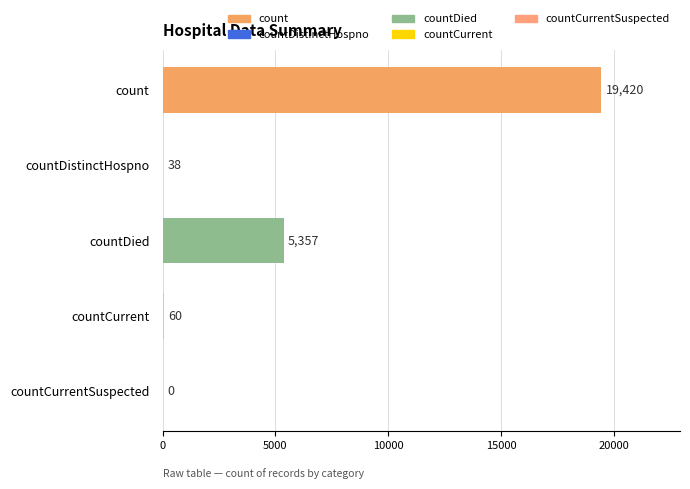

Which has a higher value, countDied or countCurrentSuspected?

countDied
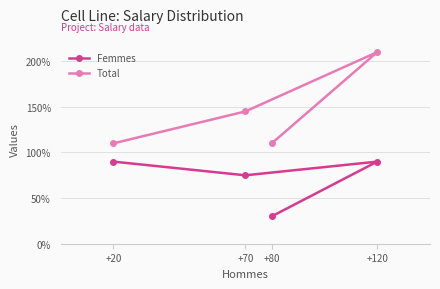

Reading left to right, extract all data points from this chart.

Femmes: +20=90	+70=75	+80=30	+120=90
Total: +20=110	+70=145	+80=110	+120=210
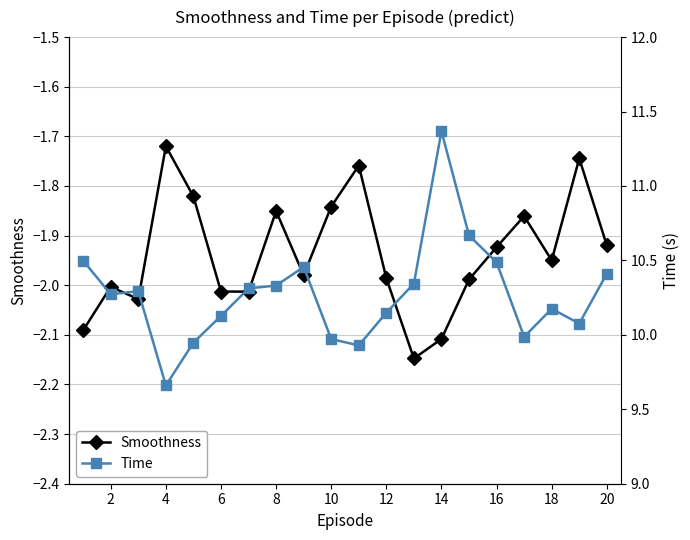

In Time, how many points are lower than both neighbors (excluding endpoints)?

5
▬▬▬
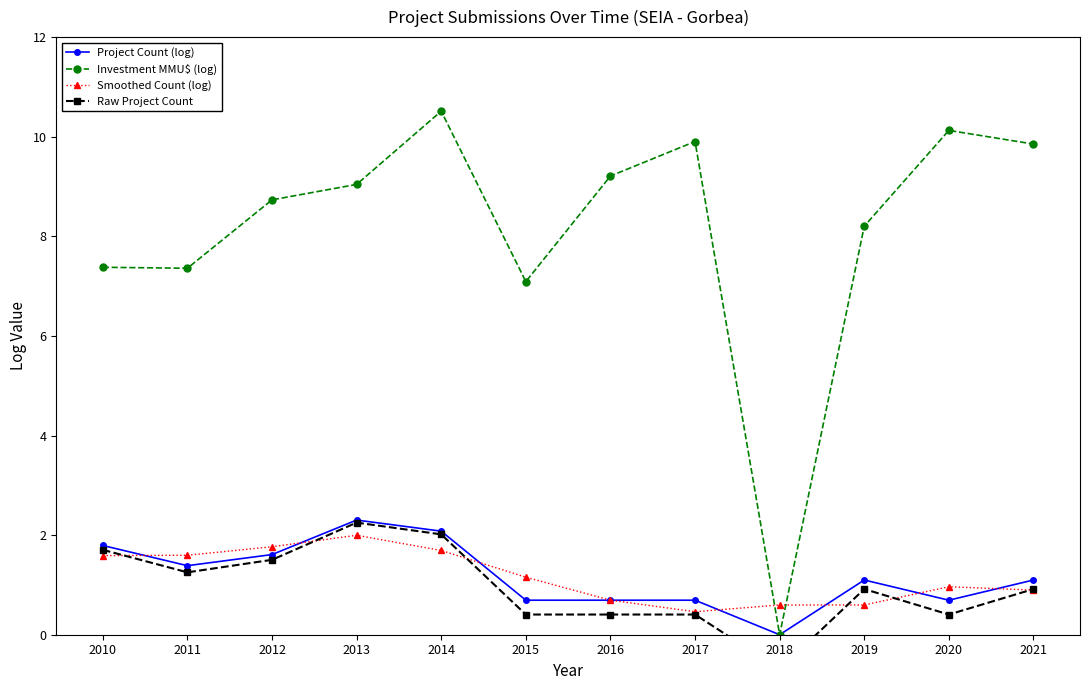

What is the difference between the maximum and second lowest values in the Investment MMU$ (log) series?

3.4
▬▬▬
• [INSTRUCTIONS TO FOLLOW] Copy the data above exactly, from the line containing "Reading left to" through the line containing "In Time, how", both lines included, and leave out any pictures.

• [WRITTEN RESPONSE]
Reading left to right, extract all data points from this chart.

Femmes: +20=90	+70=75	+80=30	+120=90
Total: +20=110	+70=145	+80=110	+120=210

In Time, how many points are lower than both neighbors (excluding endpoints)?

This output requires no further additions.